The deposits contain an average of 7.5% sodium nitrate, as well as sodium sulfate (18.87%), sodium chloride (4.8%), and smaller amounts of potassium, calcium, magnesium, borate, iodine, and perchlorate. About two-thirds of the deposits are insoluble gangue minerals. The caliche beds are from 2 cm to several meters thick in alluvial deposits, where the soluble minerals form a cement in unconsolidated regolith. Nitrate-bearing caliche is also found impregnating bedrock to form bedrock deposits.

Caliche is the main iodine ore in Chile and the country is the world's prime producer of this element in addition to hosting over half of the worlds reserves of iodine. SQM is Chile's main iodine producer. Iodine at SQM is extracted from caliche ore but requires also sulphur, ammonium nitrate, sulfuric acid, kerosene, water, electricity and fossil fuel, mainly diesel.

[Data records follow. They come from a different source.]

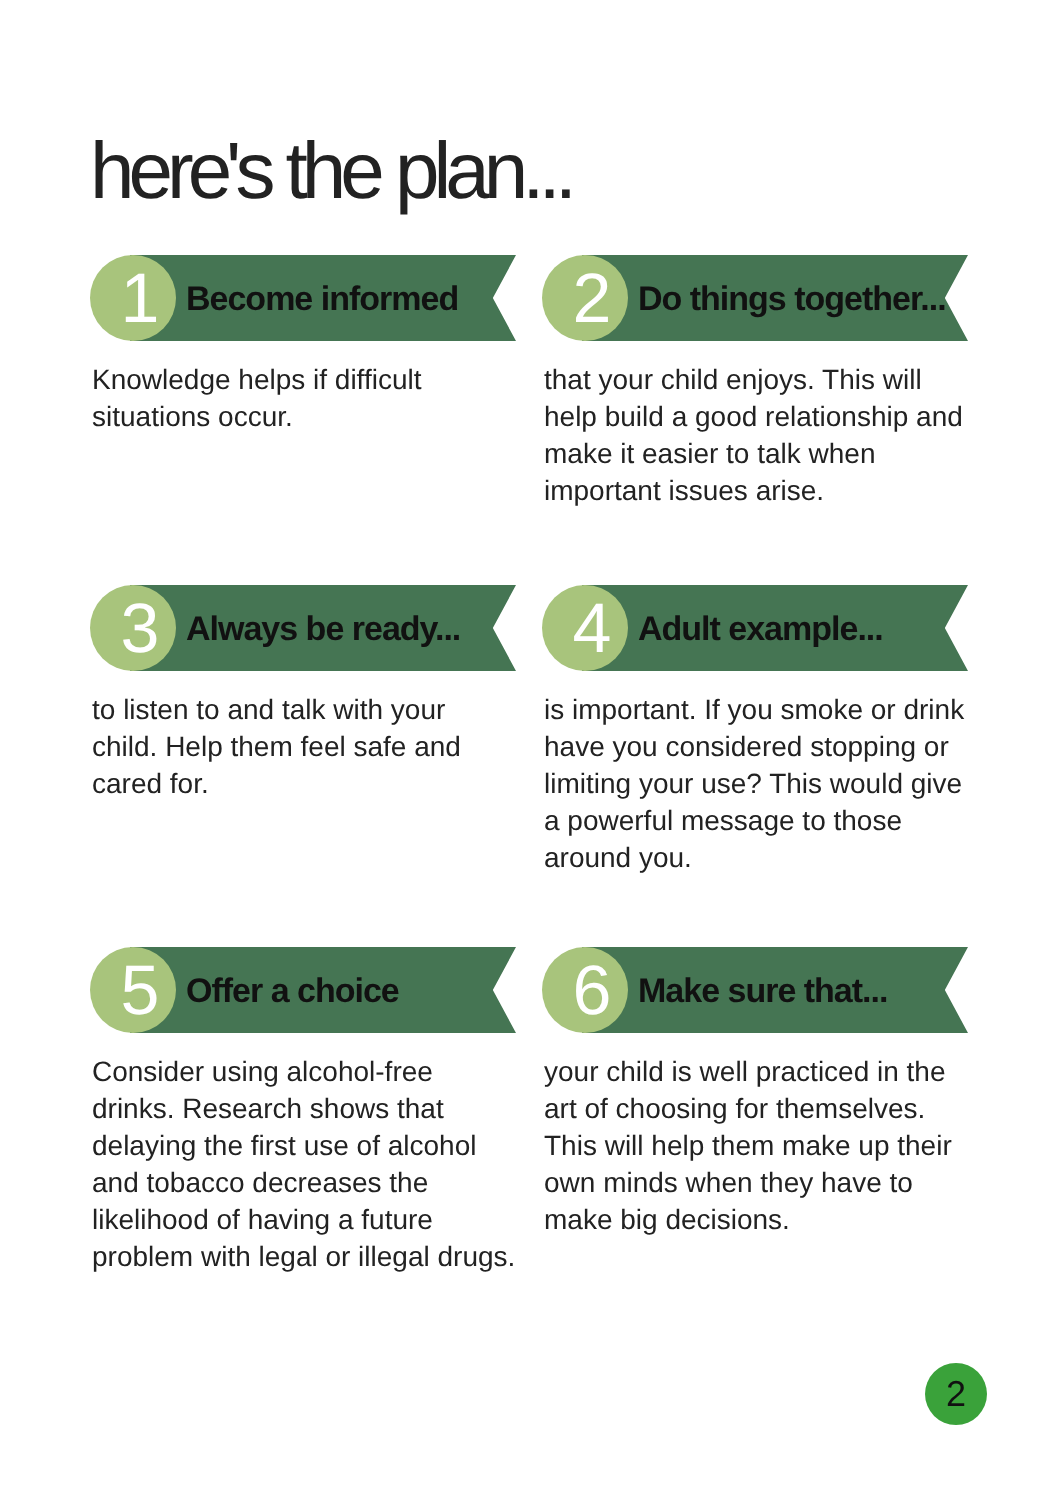here's the plan...
1
Become informed
Knowledge helps if difficult situations occur.
2
Do things together...
that your child enjoys. This will help build a good relationship and make it easier to talk when important issues arise.
3
Always be ready...
to listen to and talk with your child. Help them feel safe and cared for.
4
Adult example...
is important. If you smoke or drink have you considered stopping or limiting your use? This would give a powerful message to those around you.
5
Offer a choice
Consider using alcohol-free drinks. Research shows that delaying the first use of alcohol and tobacco decreases the likelihood of having a future problem with legal or illegal drugs.
6
Make sure that...
your child is well practiced in the art of choosing for themselves. This will help them make up their own minds when they have to make big decisions.
2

==Caliche and agriculture==

Agriculture may not be compatible with caliche. First, an impermeable caliche layer prevents water from draining properly, which can keep roots from getting enough oxygen, and potentially cause salts to build up in the soil and turn it basic. Basic soil, along with calcium carbonate from the caliche, can prevent plants from getting enough nutrients, especially iron. An iron deficiency makes the youngest leaves turn yellow. Soil saturation above the caliche bed during wet spells can make the condition worse. Second, the impermeable nature of caliche beds impairs plant roots, limiting access to nutrients, water, and sound anchorage. Third, caliche's hardness can also make digging for irrigation projects such as canals more difficult.